■ PROBLEM REQUIREMENTS
Gather each line in the listing below that contains the string "June", matching case exactly.

Page-level text extractions:
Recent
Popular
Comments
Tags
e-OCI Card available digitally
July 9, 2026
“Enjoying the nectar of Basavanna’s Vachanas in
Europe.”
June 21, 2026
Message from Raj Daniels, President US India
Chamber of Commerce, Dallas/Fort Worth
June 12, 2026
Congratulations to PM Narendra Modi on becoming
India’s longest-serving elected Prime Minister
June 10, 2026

--

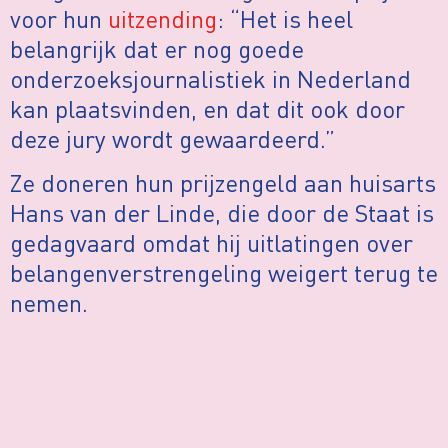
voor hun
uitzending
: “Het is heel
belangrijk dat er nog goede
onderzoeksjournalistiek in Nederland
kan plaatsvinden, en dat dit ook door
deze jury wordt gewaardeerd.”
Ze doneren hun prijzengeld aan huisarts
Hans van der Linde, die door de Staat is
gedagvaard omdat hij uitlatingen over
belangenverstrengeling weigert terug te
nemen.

■ ANSWER TO THE EXERCISE
June 21, 2026
June 12, 2026
June 10, 2026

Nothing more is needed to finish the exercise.